● Task
Copy out, word for word, the lines from the start of the data below through the line containing "left elbow: (98, 344)", and no others.

----- Material for this task -----

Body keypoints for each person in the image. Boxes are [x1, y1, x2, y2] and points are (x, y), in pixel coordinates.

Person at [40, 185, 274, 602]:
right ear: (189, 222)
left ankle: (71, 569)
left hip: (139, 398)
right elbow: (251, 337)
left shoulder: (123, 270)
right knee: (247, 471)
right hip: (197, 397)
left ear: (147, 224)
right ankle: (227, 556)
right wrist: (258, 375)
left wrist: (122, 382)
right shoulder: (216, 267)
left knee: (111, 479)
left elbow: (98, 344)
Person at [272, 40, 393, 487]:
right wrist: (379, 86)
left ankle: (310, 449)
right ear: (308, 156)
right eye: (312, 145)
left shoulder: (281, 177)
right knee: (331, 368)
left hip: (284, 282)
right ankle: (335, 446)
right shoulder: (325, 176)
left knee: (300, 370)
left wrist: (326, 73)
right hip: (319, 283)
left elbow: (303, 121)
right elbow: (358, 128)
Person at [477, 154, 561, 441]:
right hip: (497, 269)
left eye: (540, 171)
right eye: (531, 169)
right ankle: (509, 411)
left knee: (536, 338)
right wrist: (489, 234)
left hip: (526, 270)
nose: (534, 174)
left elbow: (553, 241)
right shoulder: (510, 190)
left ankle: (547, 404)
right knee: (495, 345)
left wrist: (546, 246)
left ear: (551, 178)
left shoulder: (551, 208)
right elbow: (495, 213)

-----

● The completed task
Body keypoints for each person in the image. Boxes are [x1, y1, x2, y2] and points are (x, y), in pixel coordinates.

Person at [40, 185, 274, 602]:
right ear: (189, 222)
left ankle: (71, 569)
left hip: (139, 398)
right elbow: (251, 337)
left shoulder: (123, 270)
right knee: (247, 471)
right hip: (197, 397)
left ear: (147, 224)
right ankle: (227, 556)
right wrist: (258, 375)
left wrist: (122, 382)
right shoulder: (216, 267)
left knee: (111, 479)
left elbow: (98, 344)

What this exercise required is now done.